There are not many jobs in World Rugby that hold an expectancy of a nation more so than that of the Wallabies Head Coach. Michael Cheika is the current incumbent of that highly regarded jacket but he and his squad are at a crossroads that may drive him in an opposite direction to the next Rugby World Cup.
Cheika’s predecessors have won two world cups between them and although he himself has delivered a runner up spot in the World Cup himself, you have to look at the bigger picture to paint a true reflection of the former Number 8’s time in charge of the Gold and Greens.
His win ratio is a lowly 51% which is the lowest of all Australian coaches in the professional era part from his direct predecessor, Ewan McKenzie, who had a 50%-win ratio. It’s not just the figure of 51% that is the issue here, it is more the fact that his record against other tier one nations is so poor.

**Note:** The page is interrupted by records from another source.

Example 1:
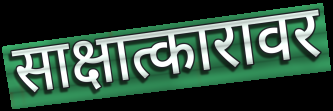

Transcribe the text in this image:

साक्षात्कारावर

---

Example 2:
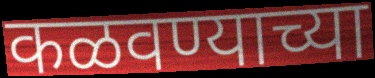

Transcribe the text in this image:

कळवण्याच्या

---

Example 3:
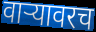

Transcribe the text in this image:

वाऱ्यावरच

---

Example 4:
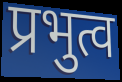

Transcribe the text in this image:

प्रभुत्व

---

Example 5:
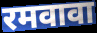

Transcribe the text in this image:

रमवावा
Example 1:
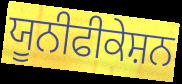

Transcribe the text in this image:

ਯੂਨੀਫੀਕੇਸ਼ਨ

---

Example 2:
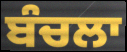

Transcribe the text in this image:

ਬੰਚਲਾ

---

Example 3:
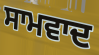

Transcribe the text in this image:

ਸਾਮਵਾਦ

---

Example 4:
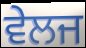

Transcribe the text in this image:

ਵੇਲਜ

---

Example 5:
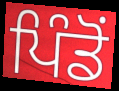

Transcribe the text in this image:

ਪਿੰਡੋਂ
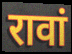
रावां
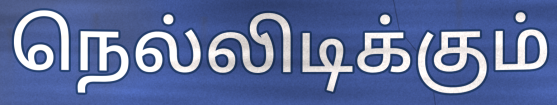
நெல்லிடிக்கும்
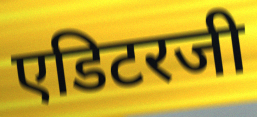
एडिटरजी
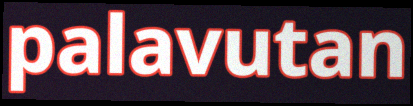
palavutan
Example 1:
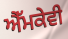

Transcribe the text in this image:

ਐੱਮਕੇਵੀ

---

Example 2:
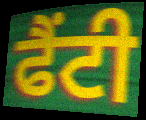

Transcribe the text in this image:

ਫੈਂਟੀ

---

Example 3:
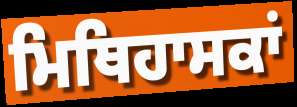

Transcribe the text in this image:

ਮਿਥਿਹਾਸਕਾਂ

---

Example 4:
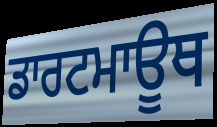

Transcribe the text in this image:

ਡਾਰਟਮਾਊਥ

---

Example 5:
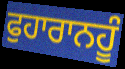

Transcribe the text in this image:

ਫੁਹਾਰਾਨਹੂੰ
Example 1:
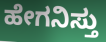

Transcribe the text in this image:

ಹೇಗನಿಸ್ತು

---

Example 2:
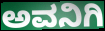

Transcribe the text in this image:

ಅವನಿಗಿ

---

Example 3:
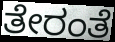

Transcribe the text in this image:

ತೇರಂತೆ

The Sydney born coach has always had the upper hand over Wales and Argentina with an immaculate record but after that it is grim reading:
England – 14%
New Zealand – 18%
Ireland – 20%
South Africa – 50%
France – 50%
Scotland – 50%
He’s been white washed in Australia by England in a three test series and also Scotland have seen success Down Under as well as Ireland as recently as June this year.
Going to Australia on tour used to be a fearful experience for opposing teams but it just isn’t the case anymore. Think back to England’s tour of hell and the British and Irish Lions in 2001. That may sound a bit far fetched in some ways to say that but you always believe that Australia are there for the taking now. It’s almost like they have softened up and lost their edge.

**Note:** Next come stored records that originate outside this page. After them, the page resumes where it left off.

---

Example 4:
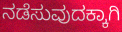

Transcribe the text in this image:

ನಡೆಸುವುದಕ್ಕಾಗಿ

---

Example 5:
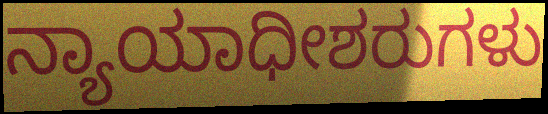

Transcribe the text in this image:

ನ್ಯಾಯಾಧೀಶರುಗಳು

Cheika did take over at a very turbulent time in the Wallabies history when Ewan Mckenzie left in such abrupt circumstances and to a degree the Heineken Cup winning Head Coach did steady a rocky ship.
Leading up to the 2015 Rugby World Cup though the form of the national side was indifferent. They lost 3 of their 4 matches in the November Internationals as their scrum capitulated all over Europe but Cheika must take huge credit for what happened next.

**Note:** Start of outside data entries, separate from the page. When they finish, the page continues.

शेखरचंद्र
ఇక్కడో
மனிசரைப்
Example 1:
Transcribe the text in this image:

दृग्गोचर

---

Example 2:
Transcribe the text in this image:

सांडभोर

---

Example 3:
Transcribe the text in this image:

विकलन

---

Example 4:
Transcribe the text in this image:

He brought in a law that would later be christened ‘Giteau’s Law’. It allowed foreign based Australian players with a certain amount of caps or seasons playing Super Rugby to represent the national team yet again. It opened the door for Matt Giteau and Drew Mitchell to come back into the fold before the Rugby Championship that season and the impact was immeasurable.
His team won the shortened version of the Championship that year which included a rare win over the All Blacks. The Wallabies then reached the World Cup Final that same year, knocking out hosts England along the way but in all reality, the return of such experienced players was merely papering over some cracks.
Since then it has been mixed results all along the road but this time there will be no new law that can save him.
Conceding 78 points in two matches against the All Blacks has raised serious concern and Raelene Castle has had to come out this week in defence of her Head Coach.
The Australian Rugby CEO has intimated that Cheika will see his contract through until after next years World Cup but that the performances and results cannot be ignored.
I am not sure what can be done though. The ARU have pumped resources into the national squad in recent seasons but the results have only gone way.
There is now a losing mentality in the squad and that is hard to shake off once it has manifested itself in a group.
I have sat in press conferences with Cheika and he is an imposing figure that quite clearly you wouldn’t want to cross but, like the national team, his fear factor is dwindling.
Should they lose this weekend to the Springboks in Brisbane, the stadium that once was their ultimate fortress, (between 2003 and up to the British and Irish Lions tour of 2013 they lost only once there) then it is time for Cheika to check out and hand this squad over to someone else.